Advertising watchdog threatens to martyr Archbishop Cranmer all over again
Posted: Mon, 14 May 2012 by National Secular Society
The rather eccentric Christian blogger Archbishop Cranmer is under investigation by the Advertising Standards Authority after he reproduced an advertisement from the group "Coalition for Marriage" which is seeking to thwart the Government's plans to legalise same-sex marriage.
The ASA has said that it has received ten complaints that the advertisement is "offensive" and "homophobic". It demands that the Archbishop explain himself before he is once more sent to the stake.
Needless to say his wit and style is more than a match for the rather authoritarian tendencies at the Advertising Standards Authority, and he has turned the tables on them quite deliciously.
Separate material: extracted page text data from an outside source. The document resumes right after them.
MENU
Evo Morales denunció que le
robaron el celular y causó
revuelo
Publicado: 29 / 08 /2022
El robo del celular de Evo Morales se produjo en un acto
The NSS wants to announce its support for the Archbishop Cranmer blog. Although it disagrees with this blogger profoundly on so many issues, it agrees with him entirely that the Advertising Standards Authority is overstepping the mark and posing a rather sinister threat to freedom of expression.
Let's make it clear before we get into this that the NSS has no sympathy with the aims of the "Coalition for Marriage" – an ad hoc linking of some of the most extreme and unpleasant religious bigots in Britain (see NSS council member Adrian Tippetts' investigation into who is behind C4M). However, in a democracy we believe that they have the right to express their opinion so long as it doesn't incite violence. The fact that some people find those opinions "offensive" is not reason enough to silence them.
And so we stand with Cranmer in his resistance to the ASA's attempt to stop C4M having its say, however much we disagree with it.
It is understandable that some gay people are very sensitive to this kind of opposition to their attainment of full human rights. But it is dangerous to try to stop the debate. We have to remember that for generations gay people were silenced – it was impossible to even mention the word homosexual (or its predecessors) in Britain for centuries. Any attempt to break that silence could result in severe punishment by the law.
Gay people know what it is to be gagged, and it is good that they are liberated now and can make their voices heard. But they must not become the new oppressors, seeking to curtail legitimate debate on a topic of which there is clearly a divergence of opinions. They must make their case in the face of criticism.
As with claims of Islamophobia, it is undesirable to extend the concept of "homophobia" to mean anything that gay people find disagreeable. The gay community has had to overcome real discrimination and persecution in such things as employment injustices and gay bashing – that is real homophobia writ large. But simply disagreeing with the aims of the gay rights movement is not an excuse for censorship any more than is criticising Islam. (Persecuting and discriminating against Muslim people is a completely different thing – quite different to challenging an idea that even its own proponents disagree about).
So we support rational debate. Some would argue that C4M isn't rational because its objections are based almost entirely on the supposed teachings of scripture, but that doesn't matter, censorship should be kept for the most extreme and dangerous situations.
Of course, the NSS has had its own run-ins with the Advertising Standards Authority. We challenged their decisions to ban advertisements from an ice cream company that poked gentle fun at religion. The NSS had a meeting with Lord Smith, chairman of the ASA, to ask that the Code of Practice used by the ASA to reach its decisions should not be interpreted in such a way as to restrict free expression.
The ASA's concept of what is 'offensive' seems to be getting narrower and narrower. It sometimes takes only a handful of complaints to trigger a ban on an advertisement. That is not desirable surely in a free and open society.
Cranmer reproduced the C4M advertisement to illustrate a blog he had written about the topic. In that sense surely it wasn't strictly speaking an advertisement at all – defined in the dictionary as "a paid announcement".
The NSS reproduced the banned ice cream advertisements in order to illustrate our own story on the topic – the story wouldn't have made sense had we not done so.
Cranmer is right to resist the ASA's bullying tone and its readiness to restrict free speech without good reason. We wish him well in his campaign and offer our support if he thinks it appropriate to accept.